Required work: Within the listing below, please copy exactly the lines between the line holding "X156152267Y-96643962D01*" and the line holding "X150914171Y-98548724D01*", inclusive.

::::::

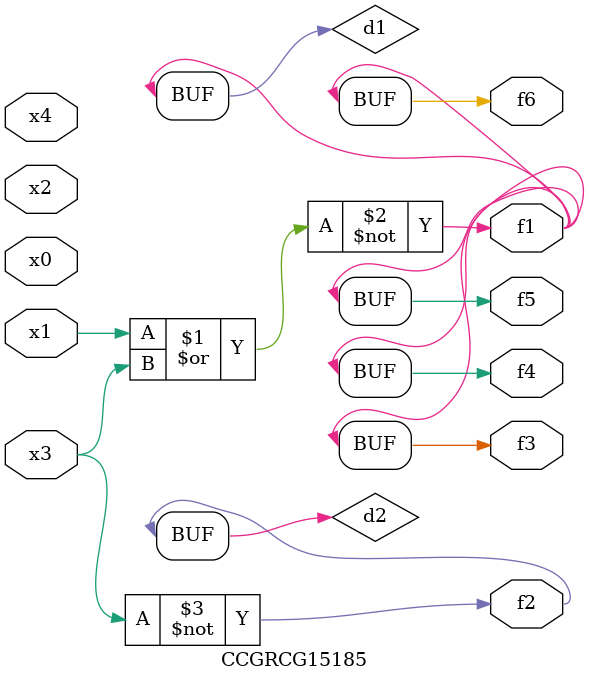
<source format=v>
module CCGRCG15185(
	input x0, x1, x2, x3, x4,
	output f1, f2, f3, f4, f5, f6
);

	wire d1, d2;

	nor (d1, x1, x3);
	not (d2, x3);
	assign f1 = d1;
	assign f2 = d2;
	assign f3 = d1;
	assign f4 = d1;
	assign f5 = d1;
	assign f6 = d1;
endmodule

</source>
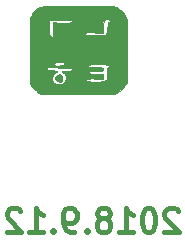
<source format=gbr>
G04 #@! TF.FileFunction,Legend,Bot*
%FSLAX46Y46*%
G04 Gerber Fmt 4.6, Leading zero omitted, Abs format (unit mm)*
G04 Created by KiCad (PCBNEW 4.0.7) date 09/12/18 02:46:14*
%MOMM*%
%LPD*%
G01*
G04 APERTURE LIST*
%ADD10C,0.100000*%
%ADD11C,0.400000*%
%ADD12C,0.010000*%
G04 APERTURE END LIST*
D10*
D11*
X158723696Y-96834438D02*
X158628458Y-96739200D01*
X158437981Y-96643962D01*
X157961791Y-96643962D01*
X157771315Y-96739200D01*
X157676077Y-96834438D01*
X157580838Y-97024914D01*
X157580838Y-97215390D01*
X157676077Y-97501105D01*
X158818934Y-98643962D01*
X157580838Y-98643962D01*
X156342743Y-96643962D02*
X156152267Y-96643962D01*
X155961791Y-96739200D01*
X155866553Y-96834438D01*
X155771315Y-97024914D01*
X155676076Y-97405867D01*
X155676076Y-97882057D01*
X155771315Y-98263010D01*
X155866553Y-98453486D01*
X155961791Y-98548724D01*
X156152267Y-98643962D01*
X156342743Y-98643962D01*
X156533219Y-98548724D01*
X156628457Y-98453486D01*
X156723696Y-98263010D01*
X156818934Y-97882057D01*
X156818934Y-97405867D01*
X156723696Y-97024914D01*
X156628457Y-96834438D01*
X156533219Y-96739200D01*
X156342743Y-96643962D01*
X153771314Y-98643962D02*
X154914172Y-98643962D01*
X154342743Y-98643962D02*
X154342743Y-96643962D01*
X154533219Y-96929676D01*
X154723695Y-97120152D01*
X154914172Y-97215390D01*
X152628457Y-97501105D02*
X152818933Y-97405867D01*
X152914172Y-97310629D01*
X153009410Y-97120152D01*
X153009410Y-97024914D01*
X152914172Y-96834438D01*
X152818933Y-96739200D01*
X152628457Y-96643962D01*
X152247505Y-96643962D01*
X152057029Y-96739200D01*
X151961791Y-96834438D01*
X151866552Y-97024914D01*
X151866552Y-97120152D01*
X151961791Y-97310629D01*
X152057029Y-97405867D01*
X152247505Y-97501105D01*
X152628457Y-97501105D01*
X152818933Y-97596343D01*
X152914172Y-97691581D01*
X153009410Y-97882057D01*
X153009410Y-98263010D01*
X152914172Y-98453486D01*
X152818933Y-98548724D01*
X152628457Y-98643962D01*
X152247505Y-98643962D01*
X152057029Y-98548724D01*
X151961791Y-98453486D01*
X151866552Y-98263010D01*
X151866552Y-97882057D01*
X151961791Y-97691581D01*
X152057029Y-97596343D01*
X152247505Y-97501105D01*
X151009410Y-98453486D02*
X150914171Y-98548724D01*
X151009410Y-98643962D01*
X151104648Y-98548724D01*
X151009410Y-98453486D01*
X151009410Y-98643962D01*
X149961790Y-98643962D02*
X149580838Y-98643962D01*
X149390362Y-98548724D01*
X149295124Y-98453486D01*
X149104648Y-98167771D01*
X149009409Y-97786819D01*
X149009409Y-97024914D01*
X149104648Y-96834438D01*
X149199886Y-96739200D01*
X149390362Y-96643962D01*
X149771314Y-96643962D01*
X149961790Y-96739200D01*
X150057029Y-96834438D01*
X150152267Y-97024914D01*
X150152267Y-97501105D01*
X150057029Y-97691581D01*
X149961790Y-97786819D01*
X149771314Y-97882057D01*
X149390362Y-97882057D01*
X149199886Y-97786819D01*
X149104648Y-97691581D01*
X149009409Y-97501105D01*
X148152267Y-98453486D02*
X148057028Y-98548724D01*
X148152267Y-98643962D01*
X148247505Y-98548724D01*
X148152267Y-98453486D01*
X148152267Y-98643962D01*
X146152266Y-98643962D02*
X147295124Y-98643962D01*
X146723695Y-98643962D02*
X146723695Y-96643962D01*
X146914171Y-96929676D01*
X147104647Y-97120152D01*
X147295124Y-97215390D01*
X145390362Y-96834438D02*
X145295124Y-96739200D01*
X145104647Y-96643962D01*
X144628457Y-96643962D01*
X144437981Y-96739200D01*
X144342743Y-96834438D01*
X144247504Y-97024914D01*
X144247504Y-97215390D01*
X144342743Y-97501105D01*
X145485600Y-98643962D01*
X144247504Y-98643962D01*
D12*
G36*
X149574190Y-79504863D02*
X148959422Y-79505992D01*
X148448740Y-79509537D01*
X148030687Y-79516860D01*
X147693807Y-79529322D01*
X147426643Y-79548284D01*
X147217737Y-79575106D01*
X147055634Y-79611150D01*
X146928876Y-79657777D01*
X146826006Y-79716349D01*
X146735568Y-79788225D01*
X146646106Y-79874769D01*
X146574939Y-79947876D01*
X146481444Y-80046284D01*
X146403674Y-80140278D01*
X146340268Y-80241992D01*
X146289866Y-80363563D01*
X146251107Y-80517125D01*
X146222630Y-80714815D01*
X146203074Y-80968767D01*
X146191079Y-81291117D01*
X146185284Y-81694001D01*
X146184328Y-82189553D01*
X146186850Y-82789910D01*
X146190604Y-83375500D01*
X146208750Y-86074250D01*
X146388453Y-86339047D01*
X146559358Y-86544350D01*
X146768301Y-86735951D01*
X146832953Y-86783547D01*
X147097750Y-86963250D01*
X150214599Y-86980836D01*
X153331447Y-86998422D01*
X153674368Y-86819278D01*
X153954847Y-86635580D01*
X154162775Y-86401201D01*
X154208770Y-86330521D01*
X154400250Y-86020909D01*
X154411225Y-84533551D01*
X152964711Y-84533551D01*
X152937951Y-84585969D01*
X152844500Y-84645500D01*
X152779777Y-84695829D01*
X152741419Y-84780690D01*
X152722868Y-84929490D01*
X152717560Y-85171632D01*
X152717500Y-85214698D01*
X152713694Y-85482946D01*
X152689698Y-85672177D01*
X152626649Y-85796176D01*
X152505685Y-85868726D01*
X152307940Y-85903613D01*
X152014551Y-85914620D01*
X151758472Y-85915500D01*
X151426667Y-85912828D01*
X151201248Y-85903131D01*
X151061680Y-85883884D01*
X150987431Y-85852563D01*
X150961413Y-85817511D01*
X150948860Y-85711265D01*
X150963069Y-85680264D01*
X151038849Y-85665576D01*
X151214003Y-85655960D01*
X151460971Y-85652373D01*
X151701164Y-85654667D01*
X152400000Y-85668328D01*
X152400000Y-85285265D01*
X151813351Y-85267007D01*
X151532099Y-85254993D01*
X151354049Y-85236787D01*
X151255411Y-85207325D01*
X151212391Y-85161543D01*
X151205445Y-85137625D01*
X151207689Y-85085998D01*
X151253096Y-85053277D01*
X151363829Y-85035263D01*
X151562050Y-85027758D01*
X151792094Y-85026500D01*
X152072848Y-85025419D01*
X152250300Y-85018050D01*
X152348147Y-84998205D01*
X152390088Y-84959696D01*
X152399819Y-84896334D01*
X152400000Y-84867750D01*
X152399611Y-84860489D01*
X149775588Y-84860489D01*
X149678390Y-84968570D01*
X149559239Y-85035351D01*
X149396659Y-85059818D01*
X149176161Y-85051187D01*
X148978697Y-85038449D01*
X148890027Y-85044339D01*
X148892822Y-85072598D01*
X148933678Y-85103525D01*
X149161651Y-85304988D01*
X149280964Y-85520403D01*
X149287617Y-85733609D01*
X149177610Y-85928444D01*
X149145625Y-85959848D01*
X148918140Y-86117406D01*
X148687358Y-86162003D01*
X148419028Y-86099083D01*
X148376650Y-86082060D01*
X148171277Y-85940992D01*
X148065589Y-85750261D01*
X148059327Y-85538567D01*
X148152230Y-85334606D01*
X148344041Y-85167077D01*
X148385111Y-85144960D01*
X148504781Y-85069028D01*
X148511287Y-85014908D01*
X148400916Y-84980768D01*
X148169959Y-84964772D01*
X148017055Y-84963000D01*
X147755350Y-84945623D01*
X147615079Y-84893643D01*
X147596587Y-84807286D01*
X147655186Y-84727600D01*
X147713183Y-84685876D01*
X147799756Y-84664627D01*
X147940205Y-84663303D01*
X148159833Y-84681359D01*
X148423037Y-84710985D01*
X148741518Y-84741436D01*
X149050402Y-84758429D01*
X149304943Y-84760066D01*
X149412069Y-84752993D01*
X149640436Y-84744547D01*
X149763628Y-84782014D01*
X149775588Y-84860489D01*
X152399611Y-84860489D01*
X152396136Y-84795707D01*
X152369085Y-84749619D01*
X152295659Y-84723686D01*
X152152673Y-84712114D01*
X151916940Y-84709105D01*
X151765000Y-84709000D01*
X151475988Y-84707256D01*
X151290974Y-84698962D01*
X151186971Y-84679520D01*
X151140993Y-84644332D01*
X151130052Y-84588801D01*
X151130000Y-84582000D01*
X151136413Y-84532483D01*
X151168439Y-84497838D01*
X151245261Y-84475418D01*
X151386064Y-84462576D01*
X151610030Y-84456667D01*
X151936344Y-84455046D01*
X152050750Y-84455000D01*
X152448855Y-84458921D01*
X152728396Y-84472003D01*
X152897604Y-84496221D01*
X152964711Y-84533551D01*
X154411225Y-84533551D01*
X154412979Y-84295741D01*
X149162537Y-84295741D01*
X149111641Y-84400358D01*
X149020371Y-84483149D01*
X148846268Y-84553355D01*
X148626100Y-84579373D01*
X148423186Y-84557392D01*
X148342622Y-84523936D01*
X148269211Y-84435094D01*
X148303376Y-84349797D01*
X148426574Y-84286521D01*
X148603883Y-84263632D01*
X148811593Y-84254117D01*
X148987439Y-84231586D01*
X149018625Y-84224476D01*
X149131463Y-84226841D01*
X149162537Y-84295741D01*
X154412979Y-84295741D01*
X154419733Y-83380579D01*
X154423782Y-82612761D01*
X154423626Y-81968351D01*
X154419204Y-81443822D01*
X154410453Y-81035650D01*
X154397309Y-80740309D01*
X154394964Y-80715517D01*
X153030275Y-80715517D01*
X152980452Y-80790774D01*
X152915260Y-80831615D01*
X152846993Y-80894757D01*
X152804175Y-81014058D01*
X152778360Y-81218883D01*
X152770749Y-81334060D01*
X152753837Y-81575505D01*
X152722042Y-81747569D01*
X152656300Y-81862003D01*
X152537550Y-81930561D01*
X152346729Y-81964995D01*
X152064775Y-81977057D01*
X151725475Y-81978500D01*
X151382461Y-81977359D01*
X151146546Y-81972033D01*
X150997839Y-81959667D01*
X150916446Y-81937403D01*
X150882474Y-81902387D01*
X150876000Y-81856545D01*
X150930892Y-81752655D01*
X151070458Y-81692383D01*
X151257036Y-81685246D01*
X151408853Y-81721877D01*
X151565350Y-81757196D01*
X151793357Y-81781187D01*
X151991384Y-81788000D01*
X152400000Y-81788000D01*
X152400000Y-81339325D01*
X152409882Y-81030170D01*
X152447026Y-80826621D01*
X152522682Y-80708297D01*
X152524914Y-80707345D01*
X149796500Y-80707345D01*
X149776482Y-80745776D01*
X149684952Y-80831961D01*
X149674943Y-80840363D01*
X149596741Y-80896476D01*
X149507181Y-80930560D01*
X149378635Y-80945376D01*
X149183475Y-80943686D01*
X148894072Y-80928252D01*
X148833568Y-80924463D01*
X148145500Y-80880924D01*
X148145500Y-81524962D01*
X148142525Y-81822696D01*
X148131490Y-82014555D01*
X148109234Y-82121566D01*
X148072596Y-82164759D01*
X148048679Y-82169000D01*
X147957055Y-82115827D01*
X147889929Y-82006116D01*
X147862162Y-81870551D01*
X147840835Y-81647399D01*
X147829208Y-81376031D01*
X147828000Y-81257911D01*
X147828000Y-80672590D01*
X148796375Y-80687278D01*
X149133892Y-80692702D01*
X149424448Y-80697950D01*
X149645315Y-80702565D01*
X149773764Y-80706091D01*
X149796500Y-80707345D01*
X152524914Y-80707345D01*
X152648098Y-80654817D01*
X152783235Y-80645000D01*
X152962509Y-80664061D01*
X153030275Y-80715517D01*
X154394964Y-80715517D01*
X154379709Y-80554273D01*
X154368376Y-80498177D01*
X154243126Y-80237108D01*
X154036040Y-79972938D01*
X153784324Y-79746813D01*
X153574750Y-79620469D01*
X153508043Y-79593567D01*
X153428850Y-79571166D01*
X153325640Y-79552858D01*
X153186884Y-79538235D01*
X153001049Y-79526889D01*
X152756607Y-79518412D01*
X152442026Y-79512396D01*
X152045775Y-79508434D01*
X151556324Y-79506118D01*
X150962143Y-79505039D01*
X150304500Y-79504789D01*
X149574190Y-79504863D01*
X149574190Y-79504863D01*
G37*
X149574190Y-79504863D02*
X148959422Y-79505992D01*
X148448740Y-79509537D01*
X148030687Y-79516860D01*
X147693807Y-79529322D01*
X147426643Y-79548284D01*
X147217737Y-79575106D01*
X147055634Y-79611150D01*
X146928876Y-79657777D01*
X146826006Y-79716349D01*
X146735568Y-79788225D01*
X146646106Y-79874769D01*
X146574939Y-79947876D01*
X146481444Y-80046284D01*
X146403674Y-80140278D01*
X146340268Y-80241992D01*
X146289866Y-80363563D01*
X146251107Y-80517125D01*
X146222630Y-80714815D01*
X146203074Y-80968767D01*
X146191079Y-81291117D01*
X146185284Y-81694001D01*
X146184328Y-82189553D01*
X146186850Y-82789910D01*
X146190604Y-83375500D01*
X146208750Y-86074250D01*
X146388453Y-86339047D01*
X146559358Y-86544350D01*
X146768301Y-86735951D01*
X146832953Y-86783547D01*
X147097750Y-86963250D01*
X150214599Y-86980836D01*
X153331447Y-86998422D01*
X153674368Y-86819278D01*
X153954847Y-86635580D01*
X154162775Y-86401201D01*
X154208770Y-86330521D01*
X154400250Y-86020909D01*
X154411225Y-84533551D01*
X152964711Y-84533551D01*
X152937951Y-84585969D01*
X152844500Y-84645500D01*
X152779777Y-84695829D01*
X152741419Y-84780690D01*
X152722868Y-84929490D01*
X152717560Y-85171632D01*
X152717500Y-85214698D01*
X152713694Y-85482946D01*
X152689698Y-85672177D01*
X152626649Y-85796176D01*
X152505685Y-85868726D01*
X152307940Y-85903613D01*
X152014551Y-85914620D01*
X151758472Y-85915500D01*
X151426667Y-85912828D01*
X151201248Y-85903131D01*
X151061680Y-85883884D01*
X150987431Y-85852563D01*
X150961413Y-85817511D01*
X150948860Y-85711265D01*
X150963069Y-85680264D01*
X151038849Y-85665576D01*
X151214003Y-85655960D01*
X151460971Y-85652373D01*
X151701164Y-85654667D01*
X152400000Y-85668328D01*
X152400000Y-85285265D01*
X151813351Y-85267007D01*
X151532099Y-85254993D01*
X151354049Y-85236787D01*
X151255411Y-85207325D01*
X151212391Y-85161543D01*
X151205445Y-85137625D01*
X151207689Y-85085998D01*
X151253096Y-85053277D01*
X151363829Y-85035263D01*
X151562050Y-85027758D01*
X151792094Y-85026500D01*
X152072848Y-85025419D01*
X152250300Y-85018050D01*
X152348147Y-84998205D01*
X152390088Y-84959696D01*
X152399819Y-84896334D01*
X152400000Y-84867750D01*
X152399611Y-84860489D01*
X149775588Y-84860489D01*
X149678390Y-84968570D01*
X149559239Y-85035351D01*
X149396659Y-85059818D01*
X149176161Y-85051187D01*
X148978697Y-85038449D01*
X148890027Y-85044339D01*
X148892822Y-85072598D01*
X148933678Y-85103525D01*
X149161651Y-85304988D01*
X149280964Y-85520403D01*
X149287617Y-85733609D01*
X149177610Y-85928444D01*
X149145625Y-85959848D01*
X148918140Y-86117406D01*
X148687358Y-86162003D01*
X148419028Y-86099083D01*
X148376650Y-86082060D01*
X148171277Y-85940992D01*
X148065589Y-85750261D01*
X148059327Y-85538567D01*
X148152230Y-85334606D01*
X148344041Y-85167077D01*
X148385111Y-85144960D01*
X148504781Y-85069028D01*
X148511287Y-85014908D01*
X148400916Y-84980768D01*
X148169959Y-84964772D01*
X148017055Y-84963000D01*
X147755350Y-84945623D01*
X147615079Y-84893643D01*
X147596587Y-84807286D01*
X147655186Y-84727600D01*
X147713183Y-84685876D01*
X147799756Y-84664627D01*
X147940205Y-84663303D01*
X148159833Y-84681359D01*
X148423037Y-84710985D01*
X148741518Y-84741436D01*
X149050402Y-84758429D01*
X149304943Y-84760066D01*
X149412069Y-84752993D01*
X149640436Y-84744547D01*
X149763628Y-84782014D01*
X149775588Y-84860489D01*
X152399611Y-84860489D01*
X152396136Y-84795707D01*
X152369085Y-84749619D01*
X152295659Y-84723686D01*
X152152673Y-84712114D01*
X151916940Y-84709105D01*
X151765000Y-84709000D01*
X151475988Y-84707256D01*
X151290974Y-84698962D01*
X151186971Y-84679520D01*
X151140993Y-84644332D01*
X151130052Y-84588801D01*
X151130000Y-84582000D01*
X151136413Y-84532483D01*
X151168439Y-84497838D01*
X151245261Y-84475418D01*
X151386064Y-84462576D01*
X151610030Y-84456667D01*
X151936344Y-84455046D01*
X152050750Y-84455000D01*
X152448855Y-84458921D01*
X152728396Y-84472003D01*
X152897604Y-84496221D01*
X152964711Y-84533551D01*
X154411225Y-84533551D01*
X154412979Y-84295741D01*
X149162537Y-84295741D01*
X149111641Y-84400358D01*
X149020371Y-84483149D01*
X148846268Y-84553355D01*
X148626100Y-84579373D01*
X148423186Y-84557392D01*
X148342622Y-84523936D01*
X148269211Y-84435094D01*
X148303376Y-84349797D01*
X148426574Y-84286521D01*
X148603883Y-84263632D01*
X148811593Y-84254117D01*
X148987439Y-84231586D01*
X149018625Y-84224476D01*
X149131463Y-84226841D01*
X149162537Y-84295741D01*
X154412979Y-84295741D01*
X154419733Y-83380579D01*
X154423782Y-82612761D01*
X154423626Y-81968351D01*
X154419204Y-81443822D01*
X154410453Y-81035650D01*
X154397309Y-80740309D01*
X154394964Y-80715517D01*
X153030275Y-80715517D01*
X152980452Y-80790774D01*
X152915260Y-80831615D01*
X152846993Y-80894757D01*
X152804175Y-81014058D01*
X152778360Y-81218883D01*
X152770749Y-81334060D01*
X152753837Y-81575505D01*
X152722042Y-81747569D01*
X152656300Y-81862003D01*
X152537550Y-81930561D01*
X152346729Y-81964995D01*
X152064775Y-81977057D01*
X151725475Y-81978500D01*
X151382461Y-81977359D01*
X151146546Y-81972033D01*
X150997839Y-81959667D01*
X150916446Y-81937403D01*
X150882474Y-81902387D01*
X150876000Y-81856545D01*
X150930892Y-81752655D01*
X151070458Y-81692383D01*
X151257036Y-81685246D01*
X151408853Y-81721877D01*
X151565350Y-81757196D01*
X151793357Y-81781187D01*
X151991384Y-81788000D01*
X152400000Y-81788000D01*
X152400000Y-81339325D01*
X152409882Y-81030170D01*
X152447026Y-80826621D01*
X152522682Y-80708297D01*
X152524914Y-80707345D01*
X149796500Y-80707345D01*
X149776482Y-80745776D01*
X149684952Y-80831961D01*
X149674943Y-80840363D01*
X149596741Y-80896476D01*
X149507181Y-80930560D01*
X149378635Y-80945376D01*
X149183475Y-80943686D01*
X148894072Y-80928252D01*
X148833568Y-80924463D01*
X148145500Y-80880924D01*
X148145500Y-81524962D01*
X148142525Y-81822696D01*
X148131490Y-82014555D01*
X148109234Y-82121566D01*
X148072596Y-82164759D01*
X148048679Y-82169000D01*
X147957055Y-82115827D01*
X147889929Y-82006116D01*
X147862162Y-81870551D01*
X147840835Y-81647399D01*
X147829208Y-81376031D01*
X147828000Y-81257911D01*
X147828000Y-80672590D01*
X148796375Y-80687278D01*
X149133892Y-80692702D01*
X149424448Y-80697950D01*
X149645315Y-80702565D01*
X149773764Y-80706091D01*
X149796500Y-80707345D01*
X152524914Y-80707345D01*
X152648098Y-80654817D01*
X152783235Y-80645000D01*
X152962509Y-80664061D01*
X153030275Y-80715517D01*
X154394964Y-80715517D01*
X154379709Y-80554273D01*
X154368376Y-80498177D01*
X154243126Y-80237108D01*
X154036040Y-79972938D01*
X153784324Y-79746813D01*
X153574750Y-79620469D01*
X153508043Y-79593567D01*
X153428850Y-79571166D01*
X153325640Y-79552858D01*
X153186884Y-79538235D01*
X153001049Y-79526889D01*
X152756607Y-79518412D01*
X152442026Y-79512396D01*
X152045775Y-79508434D01*
X151556324Y-79506118D01*
X150962143Y-79505039D01*
X150304500Y-79504789D01*
X149574190Y-79504863D01*
G36*
X148576136Y-85322393D02*
X148452085Y-85419142D01*
X148357877Y-85527345D01*
X148336000Y-85583870D01*
X148369065Y-85667847D01*
X148434851Y-85774370D01*
X148575555Y-85886639D01*
X148746808Y-85910303D01*
X148894800Y-85839300D01*
X148963502Y-85695056D01*
X148948177Y-85525107D01*
X148866007Y-85374298D01*
X148734171Y-85287475D01*
X148680715Y-85280500D01*
X148576136Y-85322393D01*
X148576136Y-85322393D01*
G37*
X148576136Y-85322393D02*
X148452085Y-85419142D01*
X148357877Y-85527345D01*
X148336000Y-85583870D01*
X148369065Y-85667847D01*
X148434851Y-85774370D01*
X148575555Y-85886639D01*
X148746808Y-85910303D01*
X148894800Y-85839300D01*
X148963502Y-85695056D01*
X148948177Y-85525107D01*
X148866007Y-85374298D01*
X148734171Y-85287475D01*
X148680715Y-85280500D01*
X148576136Y-85322393D01*
M02*

</source>
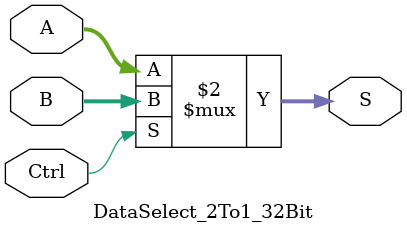
<source format=v>
`timescale 1ns / 1ps
module DataSelect_2To1_32Bit(A, B, Ctrl, S);
  input [31:0] A, B; //Á½¸öÊý¾Ý
  input Ctrl; //¿ØÖÆÐÅºÅ
  output [31:0] S;
  assign S = (Ctrl == 1'b0 ? A : B);
endmodule

</source>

::::::

Response below:
X156152267Y-96643962D01*
X155961791Y-96739200D01*
X155866553Y-96834438D01*
X155771315Y-97024914D01*
X155676076Y-97405867D01*
X155676076Y-97882057D01*
X155771315Y-98263010D01*
X155866553Y-98453486D01*
X155961791Y-98548724D01*
X156152267Y-98643962D01*
X156342743Y-98643962D01*
X156533219Y-98548724D01*
X156628457Y-98453486D01*
X156723696Y-98263010D01*
X156818934Y-97882057D01*
X156818934Y-97405867D01*
X156723696Y-97024914D01*
X156628457Y-96834438D01*
X156533219Y-96739200D01*
X156342743Y-96643962D01*
X153771314Y-98643962D02*
X154914172Y-98643962D01*
X154342743Y-98643962D02*
X154342743Y-96643962D01*
X154533219Y-96929676D01*
X154723695Y-97120152D01*
X154914172Y-97215390D01*
X152628457Y-97501105D02*
X152818933Y-97405867D01*
X152914172Y-97310629D01*
X153009410Y-97120152D01*
X153009410Y-97024914D01*
X152914172Y-96834438D01*
X152818933Y-96739200D01*
X152628457Y-96643962D01*
X152247505Y-96643962D01*
X152057029Y-96739200D01*
X151961791Y-96834438D01*
X151866552Y-97024914D01*
X151866552Y-97120152D01*
X151961791Y-97310629D01*
X152057029Y-97405867D01*
X152247505Y-97501105D01*
X152628457Y-97501105D01*
X152818933Y-97596343D01*
X152914172Y-97691581D01*
X153009410Y-97882057D01*
X153009410Y-98263010D01*
X152914172Y-98453486D01*
X152818933Y-98548724D01*
X152628457Y-98643962D01*
X152247505Y-98643962D01*
X152057029Y-98548724D01*
X151961791Y-98453486D01*
X151866552Y-98263010D01*
X151866552Y-97882057D01*
X151961791Y-97691581D01*
X152057029Y-97596343D01*
X152247505Y-97501105D01*
X151009410Y-98453486D02*
X150914171Y-98548724D01*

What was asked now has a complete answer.